• Consigne 1: Dans le récit de traque, à quelle heure et par où a eu lieu l'entrée en forêt ?
• Consigne 2: Dans le récit de traque, recopiez le passage qui commence par « 10 :06 – Me » et se termine par « temps bien hivernal. », en substituant « polaire » à « glacial ».

Traque extraordinaire

racontée à mon fils Dominique

par moi-même

Après le pont de Pont, ce 26 Février 2005

Mon cher grand garçon,

C'est d'une façon quelque peu originale que via Internet je vais t'écrire pour te narrer ma traque de mardi dernier et faire ainsi profiter d'autres internautes connus ou inconnus de ce récit fabuleux…

Cette journée avait été prévue de longue date avec les 2 JC, l'une étant déjà sur place depuis 3 jours, l'autre devant nous rejoindre le matin même… mais les circonstances météorologiques et les prévisions météo ont fait fuir la première et décourager la seconde… aussi me suis-je retrouvé seul lors de mon entrée en forêt, derrière le cimetière, vers 9 heures 45… C'est alors que tu m'as fortement manqué à toi… aussi vais-je te narrer presque minute par minute ce que fut cette splendide journée où j'ai tellement regretté ton absence… car j'aurai aimé que tu partages avec moi des moments de grand bonheur que tu as en ma compagnie aussi déjà tant recherché sans en avoir jamais goûté un tel plaisir…

10 :06 – Me voici à la lisière de « notre » forêt et je vais entrer plus profond sous le couvert des grands arbres, laissant derrière moi cette ancienne maison forestière… et prendre la direction de nos affûts où je sais déjà avoir le plus de chance de lever des animaux… Comme tu peux le voir, la neige a légèrement recouvert le sol et ma traque n’en sera que plus facilitée si jamais elle devait se produire… mais l’air environnant est vraiment glacial et le temps bien hivernal.

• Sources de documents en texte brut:
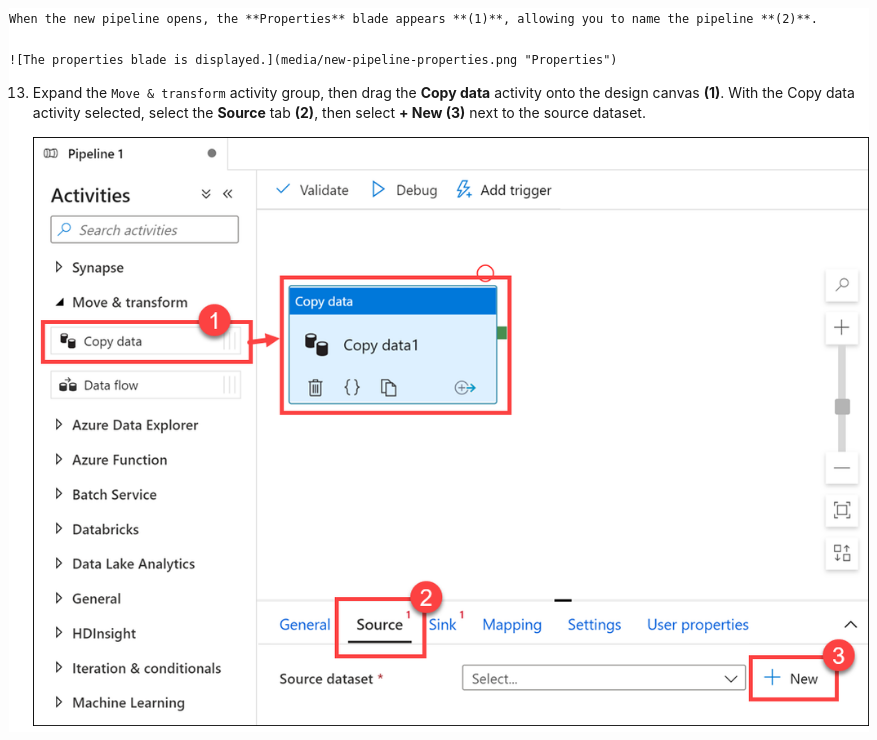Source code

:     When the new pipeline opens, the **Properties** blade appears **(1)**, allowing you to name the pipeline **(2)**.

    ![The properties blade is displayed.](media/new-pipeline-properties.png "Properties")

13. Expand the `Move & transform` activity group, then drag the **Copy data** activity onto the design canvas **(1)**. With the Copy data activity selected, select the **Source** tab **(2)**, then select **+ New (3)** next to the source dataset.

    ![The Copy data activity is dragged on the canvas and the New button next to Source dataset under the Source tab is highlighted.](media/new-pipeline-new-source.png "New Source")
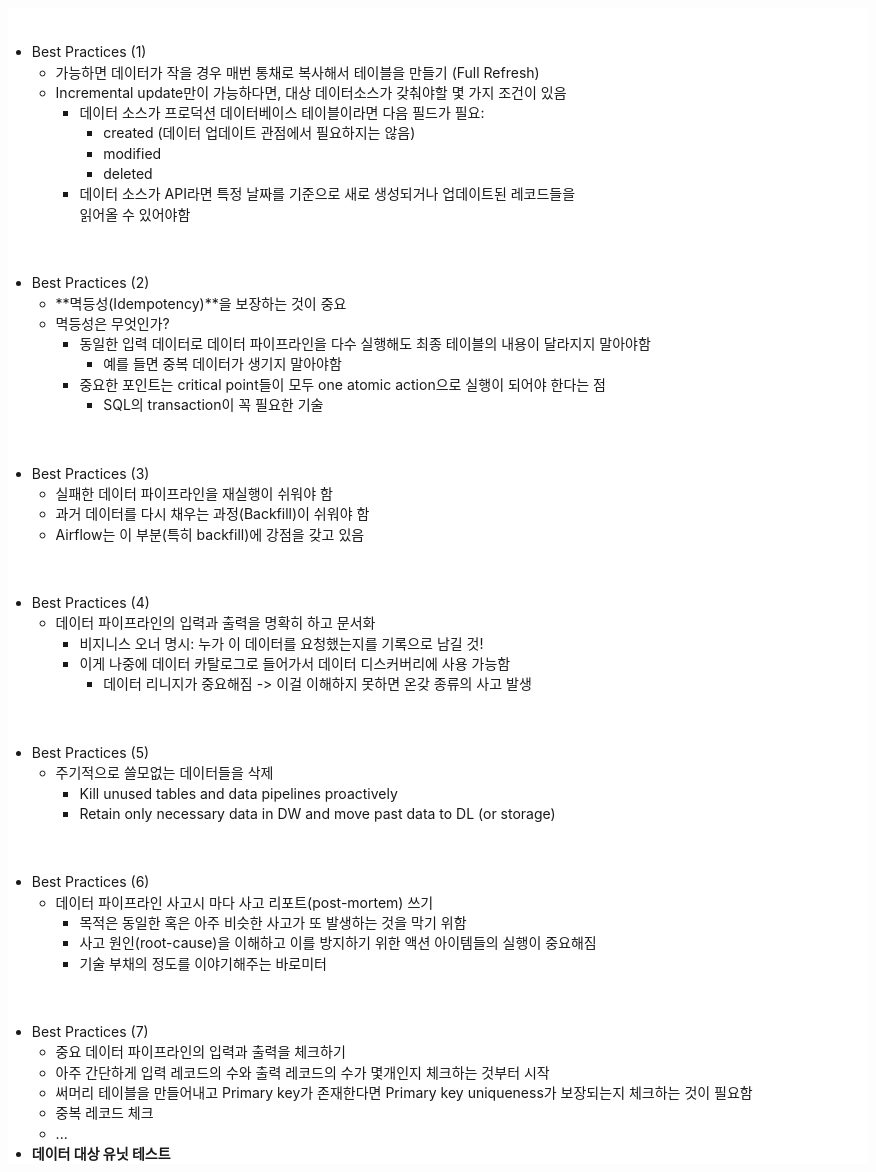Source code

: <br>

- Best Practices (1)
  - 가능하면 데이터가 작을 경우 매번 통채로 복사해서 테이블을 만들기 (Full Refresh)
  - Incremental update만이 가능하다면, 대상 데이터소스가 갖춰야할 몇 가지 조건이 있음
    - 데이터 소스가 프로덕션 데이터베이스 테이블이라면 다음 필드가 필요:
      - created (데이터 업데이트 관점에서 필요하지는 않음)
      - modified
      - deleted
    - 데이터 소스가 API라면 특정 날짜를 기준으로 새로 생성되거나 업데이트된 레코드들을 \
      읽어올 수 있어야함

<br>

- Best Practices (2)
  - **멱등성(Idempotency)**을 보장하는 것이 중요
  - 멱등성은 무엇인가?
    - 동일한 입력 데이터로 데이터 파이프라인을 다수 실행해도 최종 테이블의 내용이 달라지지 말아야함
      - 예를 들면 중복 데이터가 생기지 말아야함
    - 중요한 포인트는 critical point들이 모두 one atomic action으로 실행이 되어야 한다는 점
      - SQL의 transaction이 꼭 필요한 기술

<br>

- Best Practices (3)
  - 실패한 데이터 파이프라인을 재실행이 쉬워야 함
  - 과거 데이터를 다시 채우는 과정(Backfill)이 쉬워야 함
  - Airflow는 이 부분(특히 backfill)에 강점을 갖고 있음

<br>

- Best Practices (4)
  - 데이터 파이프라인의 입력과 출력을 명확히 하고 문서화
    - 비지니스 오너 명시: 누가 이 데이터를 요청했는지를 기록으로 남길 것!
    - 이게 나중에 데이터 카탈로그로 들어가서 데이터 디스커버리에 사용 가능함
      - 데이터 리니지가 중요해짐 -> 이걸 이해하지 못하면 온갖 종류의 사고 발생

<br>

- Best Practices (5)
  - 주기적으로 쓸모없는 데이터들을 삭제
    - Kill unused tables and data pipelines proactively
    - Retain only necessary data in DW and move past data to DL (or storage)

<br>

- Best Practices (6)
  - 데이터 파이프라인 사고시 마다 사고 리포트(post-mortem) 쓰기
    - 목적은 동일한 혹은 아주 비슷한 사고가 또 발생하는 것을 막기 위함
    - 사고 원인(root-cause)을 이해하고 이를 방지하기 위한 액션 아이템들의 실행이 중요해짐
    - 기술 부채의 정도를 이야기해주는 바로미터

<br>

- Best Practices (7)
  - 중요 데이터 파이프라인의 입력과 출력을 체크하기
  - 아주 간단하게 입력 레코드의 수와 출력 레코드의 수가 몇개인지 체크하는 것부터 시작
  - 써머리 테이블을 만들어내고 Primary key가 존재한다면 Primary key uniqueness가 보장되는지 체크하는 것이 필요함
  - 중복 레코드 체크
  - ...
- **데이터 대상 유닛 테스트**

• Réponse 1: Vers 9 heures 45, derrière le cimetière.

• Réponse 2:
10 :06 – Me voici à la lisière de « notre » forêt et je vais entrer plus profond sous le couvert des grands arbres, laissant derrière moi cette ancienne maison forestière… et prendre la direction de nos affûts où je sais déjà avoir le plus de chance de lever des animaux… Comme tu peux le voir, la neige a légèrement recouvert le sol et ma traque n’en sera que plus facilitée si jamais elle devait se produire… mais l’air environnant est vraiment polaire et le temps bien hivernal.